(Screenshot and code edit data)
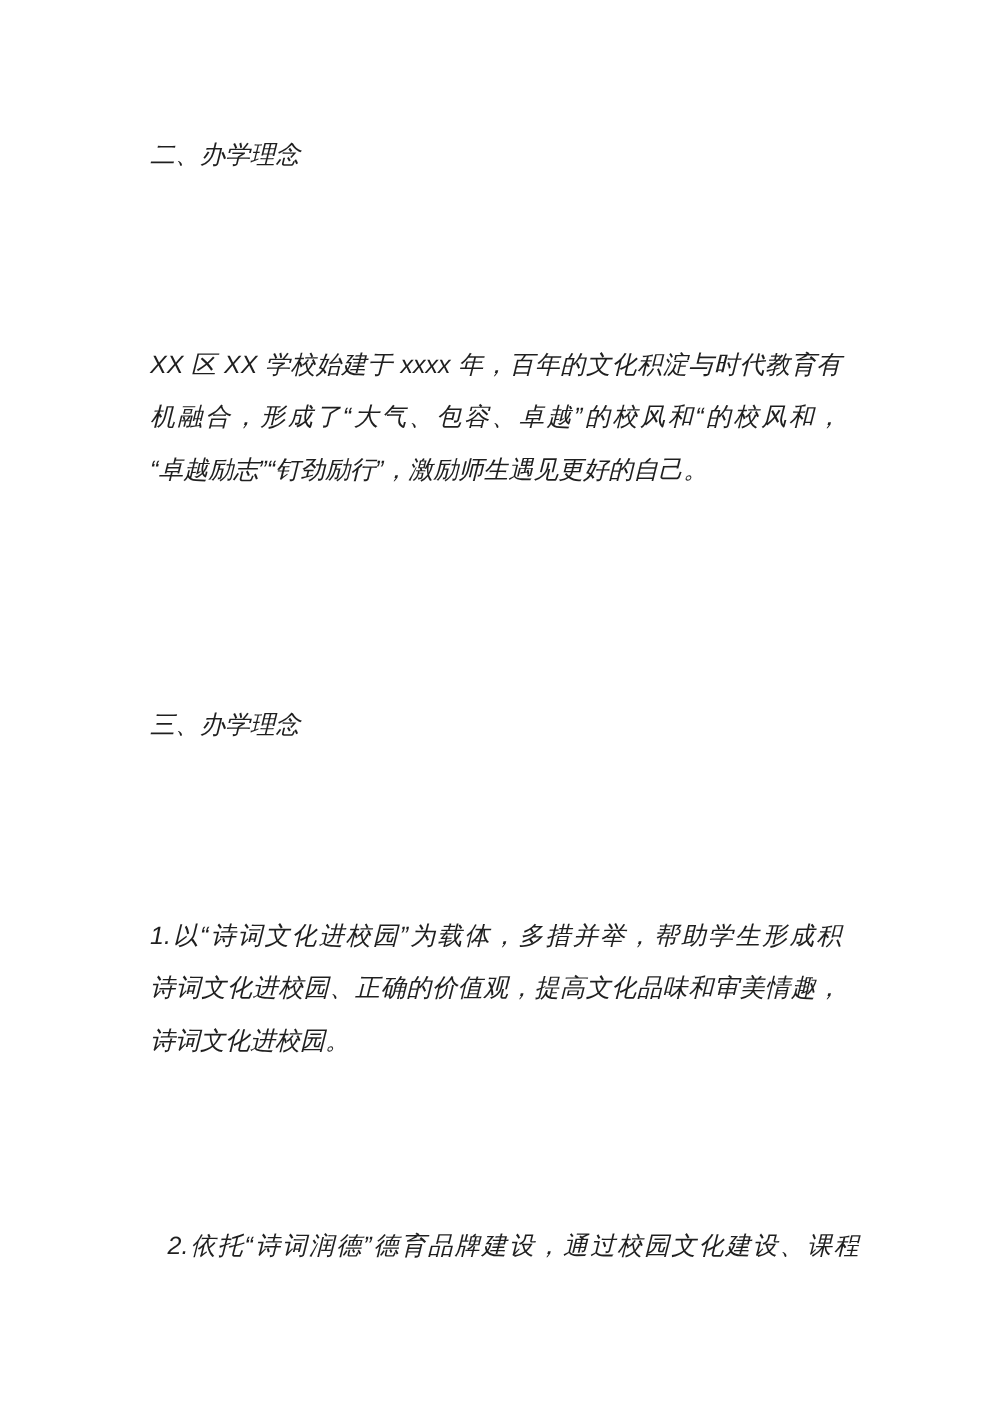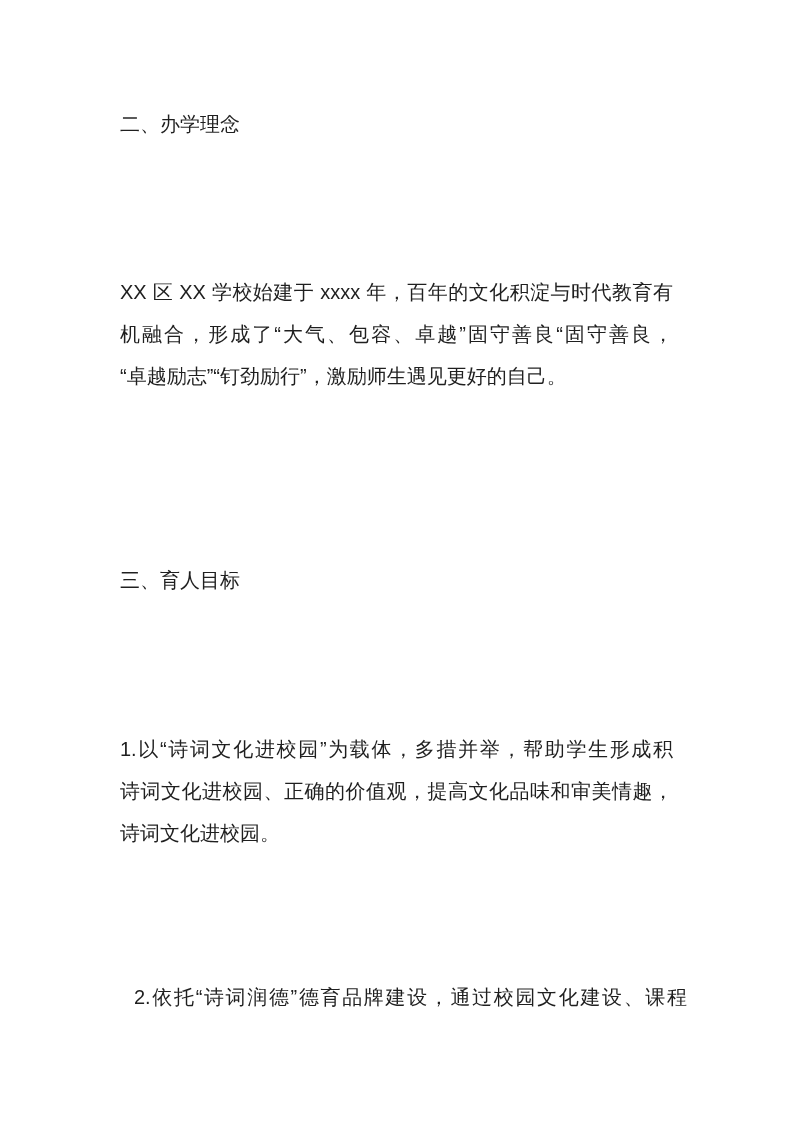--- a/index.html
+++ b/index.html
@@ -23,6 +23,7 @@
     width: 793px;
     height: 1122px;
     background: #ffffff;
+    font-style: italic;
   }
   .block {
     position: absolute;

▶ _ACTION ITEM_: A word-for-word repetition of the data above, without pictures, is the expected answer.

▶ _TASK SOLUTION_:
--- a/index.html
+++ b/index.html
@@ -23,6 +23,7 @@
     width: 793px;
     height: 1122px;
     background: #ffffff;
+    font-style: italic;
   }
   .block {
     position: absolute;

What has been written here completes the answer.